Logline:
Laissa Malih — the first female Maasai filmmaker — returns to the community her parents left behind in this deeply personal look at how the lands of her forefathers are being reshaped by climate change. Synopsis: As the first female Maasai filmmaker, Laissa Malih initially set out to document the land-based practices of her forefathers and ways in which climate change is reshaping Maasai communities. In returning to the IL-Laikipiak Maasai village that her parents left when she was a child, Malih experiences an epiphany: her own life is a reflection of the myriad challenges between Maasai youth and elders, women and men, ancestral ways of passing down essential knowledge and modern methods of education. In ENCHUKUNOTO, Malih’s singular perspective also challenges ways in which the Maasai peoples have long been seen and documented by tourists and other outsiders. “Many tourists come to our Maa lands to film the lions, the gazelles,” she observes. “The camera takes and takes. I wonder what my camera can give my people in return?” In moments of clarity as well as vulnerability, Malih offers a heretofore unseen perspective as an insider and an outsider, a woman among men, a filmmaker carrying on sacred Maasai traditions of storytelling in an era defined by uncertainty. |
Director Biography - Laissa MalihLaissa Malih (IL-Laikipia Maasai) is the first female Maasai filmmaker. Her work focuses on documenting, linking, amplifying and scaling up youth and women's voices across diverse Indigenous cultures in Kenya and the world. Her 2020 documentary, RIVER OF BROWN WATERS, looks at the significance of the Ewaso Ng’iro, a river that serves as a lifeline for pastoralist communities surrounding Mount Kenya, and as a focal point for community traditions and identity. RIVER OF BROWN WATER was an official selection of Film Africa and screened in various film festivals in Kenya and the UK.

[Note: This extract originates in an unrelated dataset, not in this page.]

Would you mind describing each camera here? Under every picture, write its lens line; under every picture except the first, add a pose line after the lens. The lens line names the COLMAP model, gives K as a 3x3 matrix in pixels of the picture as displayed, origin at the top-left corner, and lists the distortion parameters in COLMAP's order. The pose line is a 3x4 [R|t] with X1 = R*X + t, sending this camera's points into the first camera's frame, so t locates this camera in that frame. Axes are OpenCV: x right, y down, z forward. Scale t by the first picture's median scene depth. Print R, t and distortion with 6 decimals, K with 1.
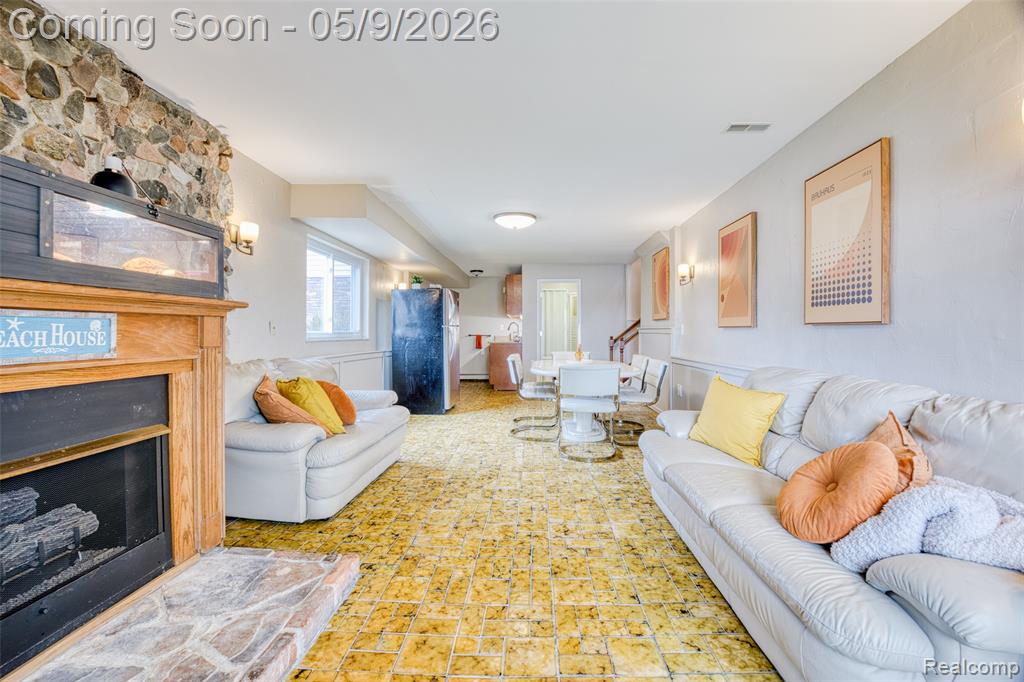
lens RADIAL K [[417.7, 0, 519.3], [0, 417.7, 334.0], [0, 0, 1]] dist [-0.019988, 0.000244]
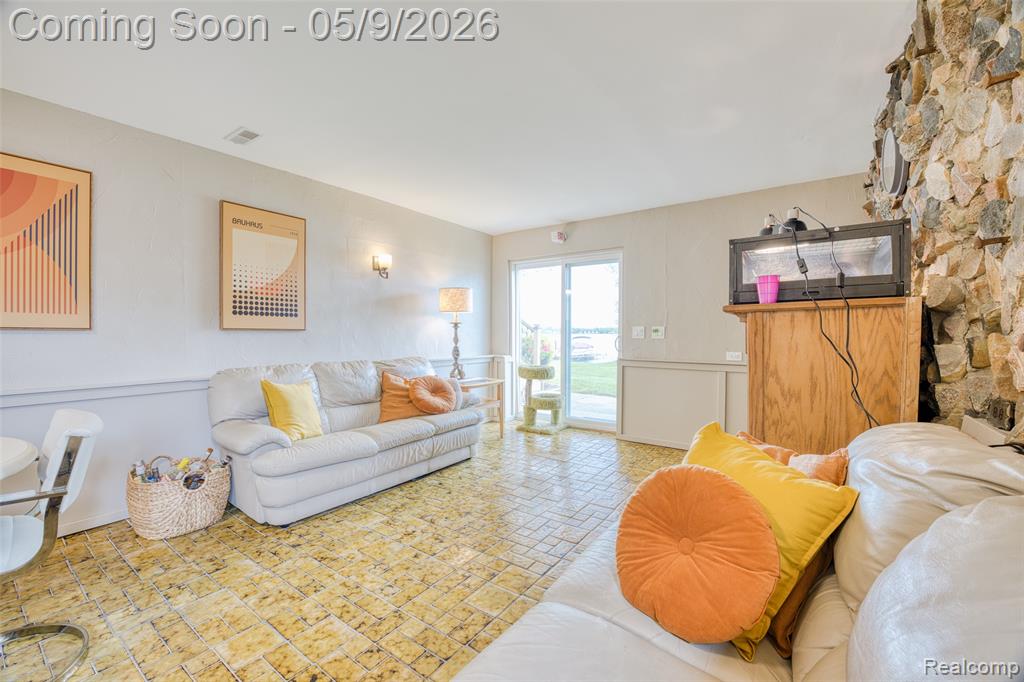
lens RADIAL K [[417.7, 0, 506.9], [0, 417.7, 336.6], [0, 0, 1]] dist [-0.019988, 0.000244]
pose [[-0.830006, -0.009117, 0.557680, -0.611196], [-0.001500, 0.999899, 0.014114, -0.021492], [-0.557753, 0.010878, -0.829936, 1.607207]]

In addition to her work as a filmmaker, photographer, and writer, since 2019, Laissa has worked as a coordinator with Maasai Cultural Heritage, a community development initiative aimed at supporting the Maasai community in preserving their cultural traditions and legacy. She has participated in a number of international conferences, including COP28 UAE in 2023, the Community Based Adaptation (CBA) conference in Ethiopia in 2019 which focused on local community action on climate adaptation initiatives, and the Convention on Biodiversity in Italy in 2020. In 2021, Ms. Malih was awarded a Mandela Washington fellowship, which supports academic and leadership training for young accomplished innovators from across Africa. |
Director Statement
ENCHUKUNOTO was born from my own curiosity as a young filmmaker, an outsider at that moment heading into the Samburu and Maasai lands to document what sacredness and spirituality mean to the communities, and ways in which their relationship to land is infused in every aspect of the culture. Though I initially felt like an outsider, that feeling changed once I arrived, in ways that are hard to put to words. For one, I realized that I wasn't just there as a filmmaker but as a daughter of these lands, a storyteller from a different generation, much like my foremothers and forefathers were storytellers. Through this film, I was brought closer to home. I felt one with my community, my ancestors, my culture, my heritage — my roots. I left with blessings from the community, and I knew that storytelling was my destiny, just as it was for those who came before me. It's my fate and my privilege to tell stories of our heritage, culture, traditions, and lands, for my generation and for future generations.